In India, gifts are taxed under the Income Tax Act since the Gift Tax Act was repealed in 1998. There is no specific gift tax, but gifts are subject to income tax. Gifts up to ₹50,000 per year are tax-free. Additionally, gifts from specific relatives, such as parents, spouse, and siblings, are also exempt. Let’s explore how gifts are taxed in India.
What is Considered a Gift?
As per the Income Tax Act, a gift includes any money or movable/immovable property that an individual receives without any payment.
Here are the types of gifts:
- Monetary Gifts: Cash, cheques, drafts, bank transfers, etc.
- Movable Property: Shares, bonds, jewelry, paintings, sculptures, etc. This also includes properties bought at a price lower than the market value.

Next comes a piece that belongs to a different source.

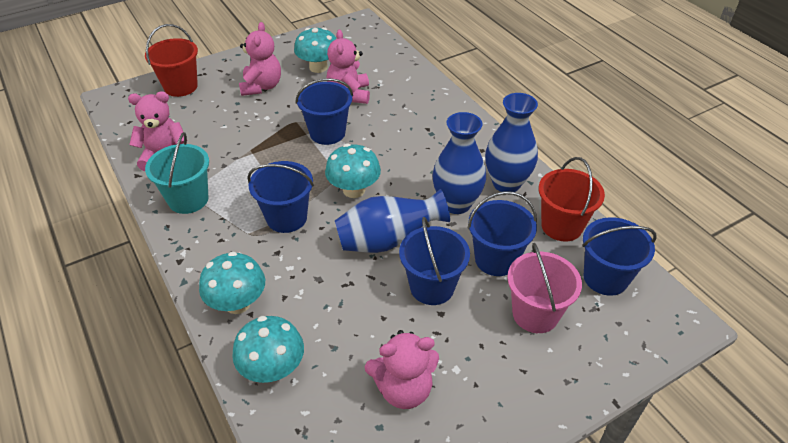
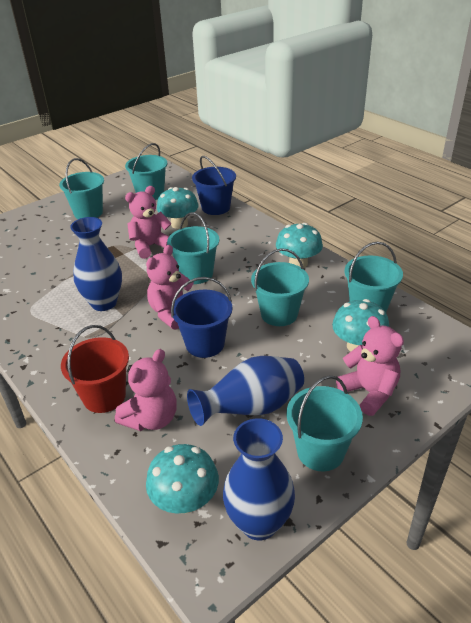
blue bucket: [247,161,314,233] [295,78,353,145] [399,217,470,305] [468,191,537,276] [583,217,657,296] = 5 -> [171,277,233,358] [192,156,236,215] = 2
pink bucket: [507,243,582,333] = 1 -> none = 0
red bucket: [145,24,198,97] [539,157,605,241] = 2 -> [61,325,129,413] = 1
turquoise bucket: [145,132,209,214] = 1 -> [59,158,104,219] [125,143,167,200] [167,212,219,284] [251,248,309,326] [287,375,363,472] [344,242,403,312] = 6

- Immovable Property: Land, buildings, or any real estate. This includes properties bought at a price lower than their stamp duty value.
Gifts Exempt from Tax
- Gifts up to ₹50,000: If you receive gifts up to ₹50,000 in a year, they are tax-free. However, if the total value exceeds this limit, the entire amount becomes taxable. For example, if you get a gift of ₹75,000 from a friend, the full ₹75,000 is taxable as "Income from Other Sources."
- Property for a Lower Price: If you receive a property (movable or immovable) for a price lower than its actual value, the difference between the paid amount and the market value will be taxed. For example, if a flat is worth ₹50 lakhs but you pay ₹30 lakhs, the difference of ₹20 lakhs is taxable.
- Gifts from Relatives: Gifts from relatives such as your spouse, parents, siblings, and any lineal ascendants or descendants are tax-free, regardless of the amount. However, income earned from such gifts (like interest on an FD) is taxable under clubbing provisions.
- Gifts on Marriage: Gifts received on the occasion of marriage are not taxed.
- Other Exemptions:
- Gifts received due to a person’s death or under a will/inheritance.
- Property received from local authorities or certain institutions and trusts as specified under the Income Tax Act.
How to Calculate Taxable Gifts
Type of Gift | Tax Applicability | Taxable Value |
---|---|---|
Cash, cheque, bank transfer | If total value exceeds ₹50,000 | Full amount is taxable |
Immovable property (without payment) | If stamp duty value exceeds ₹50,000 | Stamp duty value is taxable |
Immovable property (bought for a lower price) | If the difference between stamp duty and purchase price is over ₹50,000 | The difference is taxable |
Movable assets (like shares, jewelry) without payment | If fair market value exceeds ₹50,000 | Fair market value is taxable |
Movable assets (bought for a lower price) | If the fair market value exceeds the purchase price by ₹50,000 | The difference is taxable |
How to Declare Gifts for Taxation
Gifts are considered part of your income, and you must declare them when filing your Income Tax Return (ITR) under the category "Income from Other Sources." The tax liability depends on your total income and the applicable tax slab.
Tax on Gifts from Friends
Gifts from friends are taxable if their value exceeds ₹50,000 in a year. Friends are not considered relatives for tax purposes, so any monetary or non-monetary gift from a friend is taxed if it breaches the ₹50,000 limit.
Tax on Gifts from Relatives
Gifts from specified relatives are fully exempt from tax, no matter how much they are worth. Relatives include:
- Spouse
- Parents
- Siblings (and their spouses)
- Lineal ascendants/descendants (e.g., grandparents, children)
- Members of a Hindu Undivided Family (HUF)
Tax on Gifts Received in Marriage
Gifts received on your marriage, whether cash or property, are completely exempt from tax. However, gifts received on other occasions like birthdays or anniversaries are taxable.